**Gekozen fragment:**

—————

Heks in de media

Heks op bezem

Interview met S.Smith

MARGRIET

Moderne heks Susan Smit: ‘Een bezem is niet om te vliegen maar staat voor het symbolisch reinigen van een ruimte’

Vergeet Eucalypta, vergeet de boze heks uit Hans en Grietje. Hekserij is een oeroude westerse natuurgodsdienst die nieuw leven ingeblazen is. En het zijn de jonge, trendy witte heksen die steeds vaker opduiken.

Om maar meteen een paar cliché’s uit de kast te trekken: nee, er staat geen bezemsteel in de hoek bij journaliste en heks Susan Smit (28) thuis. Ook is er geen puntmuts te vinden, net zo min als een pruttelende zwarte kookpot met hagedissepoten in groen paddenslijm. Het enige hekserige atribuut is misschien kater Karel, die zoet in zijn mandje voor de kachel ligt te spinnen. En Karel is niet eens helemaal zwart, maar zwart wit, en bovendien in bezit van een zeer aimabel karaktertje. En de heks zelf? Die lijkt allesbehalve op Eucalypta, drinkt thee met honing en vertelt gedreven en enthousiast. Over hekserij, want daar wil ze met liefde een hoop over kwijt. ‘Weg met de vooroordelen, het is tijd voor openheid!’ is haar credo. Gelukkig maar, want de heksen vliegen je tegenwoordig om de oren.

—————

**Beschikbaar materiaal:**
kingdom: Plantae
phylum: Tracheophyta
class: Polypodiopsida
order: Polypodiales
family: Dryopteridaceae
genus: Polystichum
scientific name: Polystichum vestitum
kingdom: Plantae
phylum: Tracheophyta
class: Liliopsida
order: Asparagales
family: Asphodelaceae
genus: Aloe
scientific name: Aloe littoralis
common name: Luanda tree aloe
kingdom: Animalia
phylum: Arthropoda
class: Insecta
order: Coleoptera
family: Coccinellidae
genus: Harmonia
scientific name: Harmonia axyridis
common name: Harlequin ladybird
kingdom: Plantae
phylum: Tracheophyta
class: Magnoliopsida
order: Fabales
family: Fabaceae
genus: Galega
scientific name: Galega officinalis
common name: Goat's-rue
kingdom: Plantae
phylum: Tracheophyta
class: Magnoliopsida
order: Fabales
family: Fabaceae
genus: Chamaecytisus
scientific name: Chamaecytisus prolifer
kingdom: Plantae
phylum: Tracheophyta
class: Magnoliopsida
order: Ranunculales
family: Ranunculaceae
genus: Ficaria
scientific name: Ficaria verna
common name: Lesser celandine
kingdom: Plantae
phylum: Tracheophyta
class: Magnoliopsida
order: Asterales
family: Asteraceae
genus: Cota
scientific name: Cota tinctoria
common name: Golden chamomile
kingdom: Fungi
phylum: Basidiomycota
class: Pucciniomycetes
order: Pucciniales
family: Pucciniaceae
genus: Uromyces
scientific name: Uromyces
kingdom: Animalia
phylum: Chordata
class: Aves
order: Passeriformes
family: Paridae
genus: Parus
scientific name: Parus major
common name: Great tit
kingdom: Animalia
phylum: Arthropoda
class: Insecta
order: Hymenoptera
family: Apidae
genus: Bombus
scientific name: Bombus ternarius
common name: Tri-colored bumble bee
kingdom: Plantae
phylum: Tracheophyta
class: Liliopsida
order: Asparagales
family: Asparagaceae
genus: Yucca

—————

Som alle voorwerpen op die volgens het artikel over Susan Smit niet bij haar thuis te vinden zijn.

- een bezemsteel in de hoek
- een puntmuts
- een pruttelende zwarte kookpot met hagedissepoten in groen paddenslijm